19.   To prove negligent misrepresentation. Ms. Eagle must show the respondent made a representation that was untrue, inaccurate, or misleading, The respondent breached the standard of care in making the representation, and Ms. Eagle reasonably relied on the representation to her detriment (see Queen v. Cognos Inc., 1993 CanLII 146 (SCC)).

The Representation

20.   In her September 13 email, Ms. Eagle specifically asked the respondent how much it would cost for the respondent to bring an assistant. Ms. Eagle noted that she wanted to start the day “a bit later” and one person might not be able to get everything done. In an earlier email, Ms.
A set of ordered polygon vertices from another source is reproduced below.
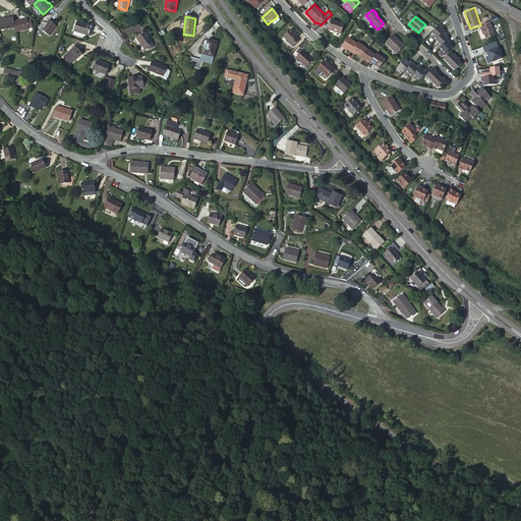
[(14,21),(13,17),(5,18),(0,19),(0,30),(15,27),(14,21)]
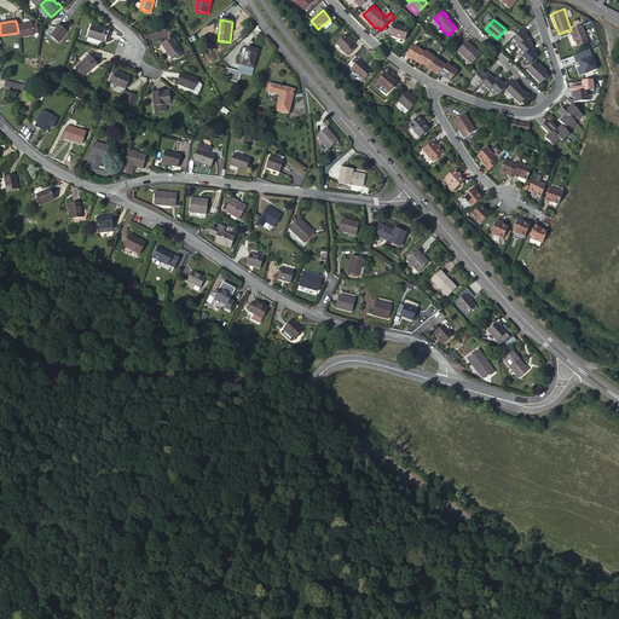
[(405,39),(409,28),(394,23),(391,34),(405,39)]
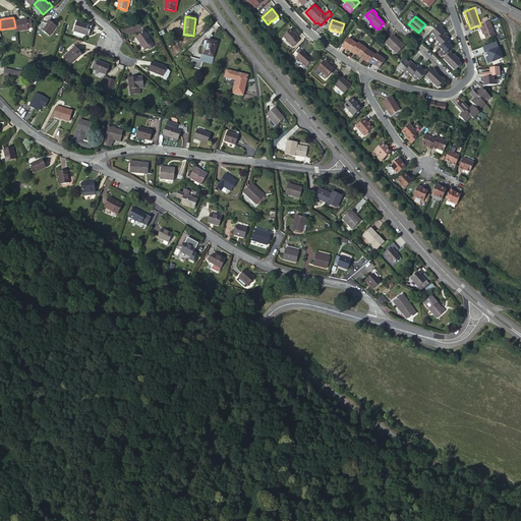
[(15,27),(15,32),(29,30),(27,20),(19,21),(19,20),(14,21),(15,27)]
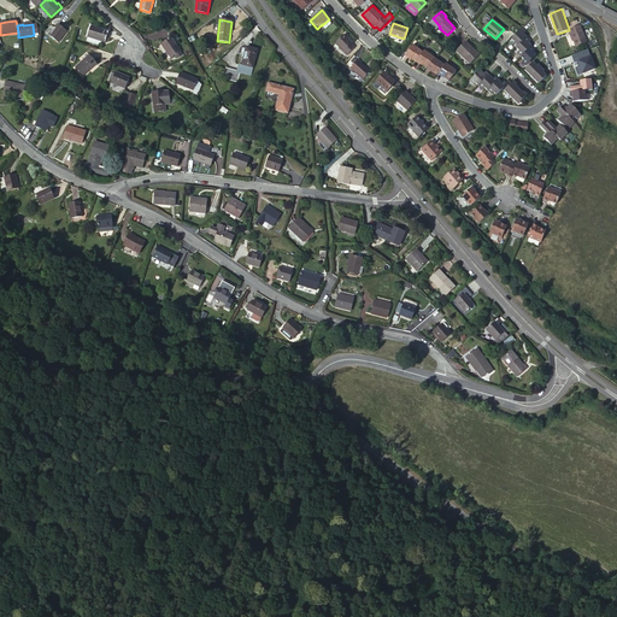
[(58,42),(66,31),(58,24),(48,35),(58,42)]
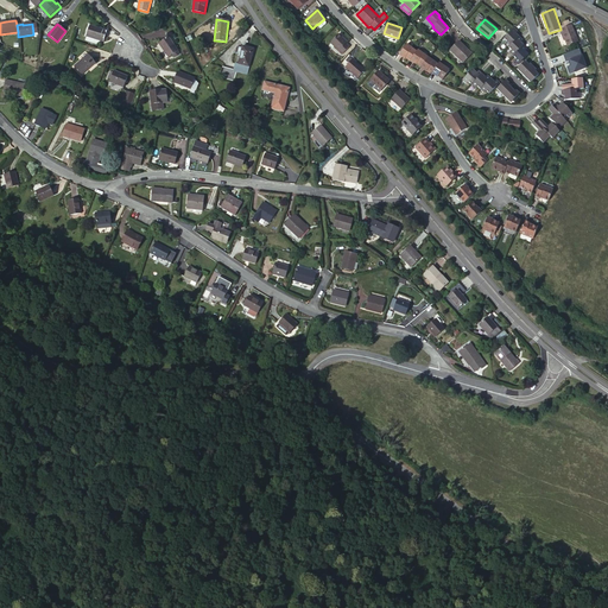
[(102,42),(106,31),(90,25),(86,37),(102,42)]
Eagle had written that she wanted everyone ready by 2:30 p.m.

21.   In response, the respondent wrote, “no additional cost for my team member to join me – I would bring her with me.” Since the respondent later told Ms. Eagle that it would cost extra for an assistant, I find this initial representation was untrue, inaccurate, and misleading.

The Standard of Care

22.   In Queen, the court held that the standard of care required by a person making representations is what a reasonable person would do. It is their duty to exercise such reasonable care as the circumstances require to ensure that the representations made are accurate and not misleading.

23.   In the Dispute Response, the respondent says they only bring an assistant if they are doing more than “5 hair and 5 makeup”. However, Ms. Eagle had specifically asked the respondent about 4 hair services and 3 makeup services, and said she wanted to start a bit later. With this information, I find the respondent did not exercise reasonable care when they responded that they would bring an assistant at no charge.

Ms. Eagle’s Detriment

24.   Ms. Eagle says she needed the 10 a.m. start time for hair and makeup because she needed to set up the reception area beforehand. She says she specifically asked about an assistant to accommodate this schedule. She says she would have needed to pay extra if she was unable to set up the reception area herself.

25.   I find Ms. Eagle acted reasonably by asking about an assistant and relying on the respondent’s response before booking the services. Since the respondent later told Ms. Eagle that it would be $420 for an assistant, and refused to return the $754 deposit, I find Ms. Eagle relied on the misrepresentation to her detriment. Given this, I find the respondent negligently misrepresented their services.

26.   I acknowledge that the respondent later tried to accommodate Ms. Eagle’s schedule by finding two other people to complete the services. However, I find this did not correct the respondent’s negligent misrepresentation. The respondent had represented that they personally would complete the hair and makeup services with a team member. The evidence shows that Ms. Eagle carefully chose who she wanted for her hair and makeup. Given this, I find Ms. Eagle was relying specifically on the respondent and an assistant to complete the services.

27.   Since the respondent negligently misrepresented their services, I find they cannot rely on the contract to keep the deposit. So, I order the respondent to return Ms. Eagle’s $754 deposit.

INTEREST AND CRT FEES

28.   The Court Order Interest Act applies to the CRT. Ms. Eagle is entitled to pre-judgment interest on the $754 deposit from September 14, 2023, the date she paid the deposit, to the date of this decision. This equals $63.39.

29.   Under section 49 of the CRTA and CRT rules, the CRT will generally order an unsuccessful party to reimburse a successful party for CRT fees and reasonable dispute-related expenses. Ms. Eagle was successful, so I find she is entitled to reimbursement of $125 in CRT fees. Ms. Eagle did not claim dispute-related expenses, so I order none.

ORDERS

30.   Within 15 days of the date of this decision, I order the respondent to pay Ms. Eagle a total of $942.39, broken down as follows:

a.    $754 in damages,

b.    $63.39 in pre-judgment interest under the Court Order Interest Act, and

c.    $125 for CRT fees.

31.   Ms. Eagle is entitled to post-judgment interest, as applicable.

32.   This is a validated decision and order. Under section 58.1 of the CRTA, a validated copy of the CRT’s order can be enforced through the Provincial Court of British Columbia. Once filed, a CRT order has the same force and effect as an order of the Provincial Court of British Columbia.